(Extracted page text data)
☆ ☆ ☆

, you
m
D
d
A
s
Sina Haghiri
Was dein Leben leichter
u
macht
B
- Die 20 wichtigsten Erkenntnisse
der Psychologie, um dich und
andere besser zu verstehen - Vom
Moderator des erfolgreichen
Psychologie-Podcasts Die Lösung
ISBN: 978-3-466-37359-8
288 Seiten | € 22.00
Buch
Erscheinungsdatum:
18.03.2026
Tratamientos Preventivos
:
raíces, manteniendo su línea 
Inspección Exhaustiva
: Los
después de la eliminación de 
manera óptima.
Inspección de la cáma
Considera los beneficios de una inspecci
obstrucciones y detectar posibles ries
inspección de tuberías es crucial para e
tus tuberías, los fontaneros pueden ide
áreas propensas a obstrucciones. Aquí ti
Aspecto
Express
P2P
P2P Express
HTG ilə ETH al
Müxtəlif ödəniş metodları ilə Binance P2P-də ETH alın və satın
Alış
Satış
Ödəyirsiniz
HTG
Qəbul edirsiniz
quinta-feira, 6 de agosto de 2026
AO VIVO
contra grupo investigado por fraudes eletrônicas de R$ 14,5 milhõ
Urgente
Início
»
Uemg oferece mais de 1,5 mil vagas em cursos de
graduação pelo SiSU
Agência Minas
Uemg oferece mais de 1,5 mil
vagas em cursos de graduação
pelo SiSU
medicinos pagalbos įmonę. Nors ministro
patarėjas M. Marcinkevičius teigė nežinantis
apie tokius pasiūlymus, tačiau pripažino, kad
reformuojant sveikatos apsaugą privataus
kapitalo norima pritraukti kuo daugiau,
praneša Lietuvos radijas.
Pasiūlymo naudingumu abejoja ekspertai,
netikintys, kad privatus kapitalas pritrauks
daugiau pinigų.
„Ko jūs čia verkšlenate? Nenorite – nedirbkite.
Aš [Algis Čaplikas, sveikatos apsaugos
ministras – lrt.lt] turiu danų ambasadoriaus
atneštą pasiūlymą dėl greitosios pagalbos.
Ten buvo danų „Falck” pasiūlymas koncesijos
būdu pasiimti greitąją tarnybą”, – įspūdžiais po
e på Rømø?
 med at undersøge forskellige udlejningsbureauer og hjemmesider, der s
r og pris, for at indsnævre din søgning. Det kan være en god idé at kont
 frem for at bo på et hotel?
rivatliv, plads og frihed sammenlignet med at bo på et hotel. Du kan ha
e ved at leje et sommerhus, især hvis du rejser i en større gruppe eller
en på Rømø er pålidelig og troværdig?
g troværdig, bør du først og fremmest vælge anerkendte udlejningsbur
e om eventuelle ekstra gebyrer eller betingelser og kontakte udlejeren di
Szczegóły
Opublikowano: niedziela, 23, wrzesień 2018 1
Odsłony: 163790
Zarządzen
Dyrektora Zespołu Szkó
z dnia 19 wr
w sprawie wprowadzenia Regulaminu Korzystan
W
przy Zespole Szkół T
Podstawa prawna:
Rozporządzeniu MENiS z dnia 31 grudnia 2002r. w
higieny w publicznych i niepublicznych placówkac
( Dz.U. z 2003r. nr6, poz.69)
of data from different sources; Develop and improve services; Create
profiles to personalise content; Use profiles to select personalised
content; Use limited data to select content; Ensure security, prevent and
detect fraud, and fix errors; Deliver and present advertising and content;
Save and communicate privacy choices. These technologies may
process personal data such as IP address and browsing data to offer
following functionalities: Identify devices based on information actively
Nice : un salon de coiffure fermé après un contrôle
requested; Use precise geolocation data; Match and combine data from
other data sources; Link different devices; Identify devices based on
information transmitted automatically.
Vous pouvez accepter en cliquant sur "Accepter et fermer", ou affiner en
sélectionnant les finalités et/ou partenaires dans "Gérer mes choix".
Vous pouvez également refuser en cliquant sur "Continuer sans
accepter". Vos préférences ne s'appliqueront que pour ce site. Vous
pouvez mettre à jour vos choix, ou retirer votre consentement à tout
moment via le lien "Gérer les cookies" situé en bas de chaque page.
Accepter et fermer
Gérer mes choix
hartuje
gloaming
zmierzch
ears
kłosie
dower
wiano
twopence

☆ ☆ ☆

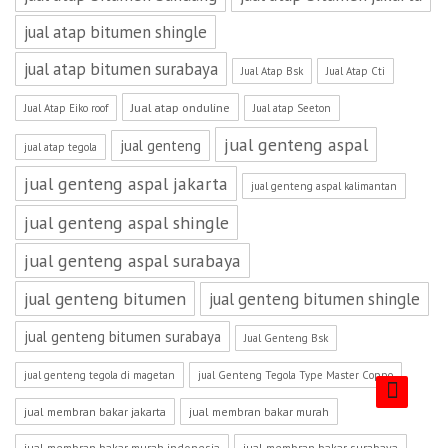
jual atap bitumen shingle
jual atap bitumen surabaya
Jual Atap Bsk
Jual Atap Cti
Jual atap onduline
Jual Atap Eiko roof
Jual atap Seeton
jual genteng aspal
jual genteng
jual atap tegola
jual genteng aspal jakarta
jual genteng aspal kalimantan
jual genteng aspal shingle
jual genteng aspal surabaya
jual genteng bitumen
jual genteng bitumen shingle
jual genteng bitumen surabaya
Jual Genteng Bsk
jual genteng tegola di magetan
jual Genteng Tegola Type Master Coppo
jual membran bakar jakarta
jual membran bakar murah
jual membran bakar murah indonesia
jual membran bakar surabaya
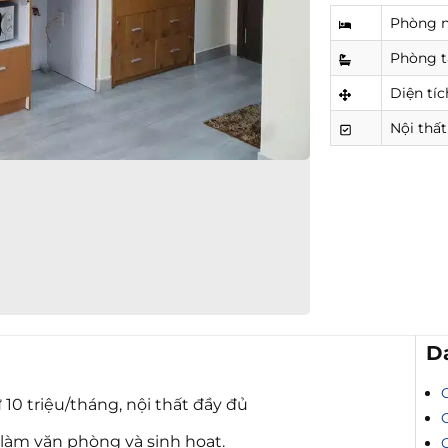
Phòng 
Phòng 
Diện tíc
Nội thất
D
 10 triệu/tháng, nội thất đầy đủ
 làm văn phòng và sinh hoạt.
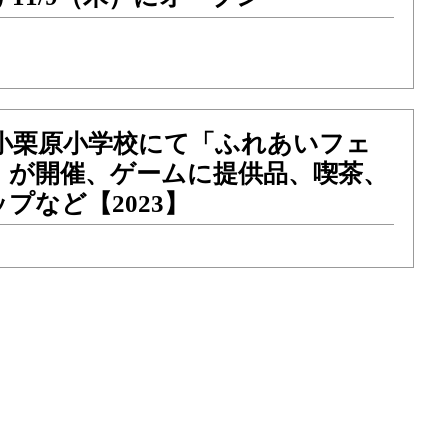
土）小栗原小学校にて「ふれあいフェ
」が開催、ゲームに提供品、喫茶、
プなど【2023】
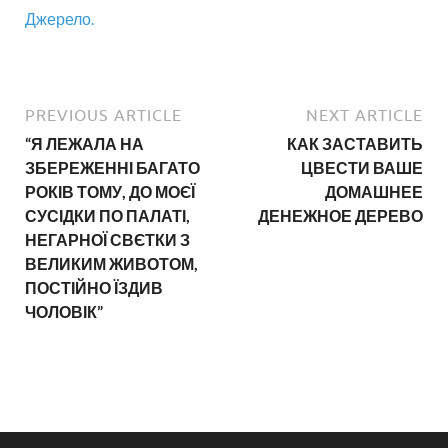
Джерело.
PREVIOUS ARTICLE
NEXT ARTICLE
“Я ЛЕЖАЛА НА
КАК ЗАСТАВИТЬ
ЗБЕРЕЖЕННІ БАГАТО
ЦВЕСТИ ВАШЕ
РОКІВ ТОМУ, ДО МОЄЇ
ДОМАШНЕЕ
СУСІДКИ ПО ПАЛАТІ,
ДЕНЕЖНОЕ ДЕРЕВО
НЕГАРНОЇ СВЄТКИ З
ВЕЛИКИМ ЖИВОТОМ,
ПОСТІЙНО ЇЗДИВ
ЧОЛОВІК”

☆ ☆ ☆

# PROBLEM DETAILS
Express the records as a JSON list of strings, one string per line with blank lines omitted. Begin at the line that contains "jual atap bitumen shingle", stop after the line that contains "jual genteng aspal shingle", and include no other lines.

# TASK ANSWER
[
  "jual atap bitumen shingle",
  "jual atap bitumen surabaya",
  "Jual Atap Bsk",
  "Jual Atap Cti",
  "Jual atap onduline",
  "Jual Atap Eiko roof",
  "Jual atap Seeton",
  "jual genteng aspal",
  "jual genteng",
  "jual atap tegola",
  "jual genteng aspal jakarta",
  "jual genteng aspal kalimantan",
  "jual genteng aspal shingle"
]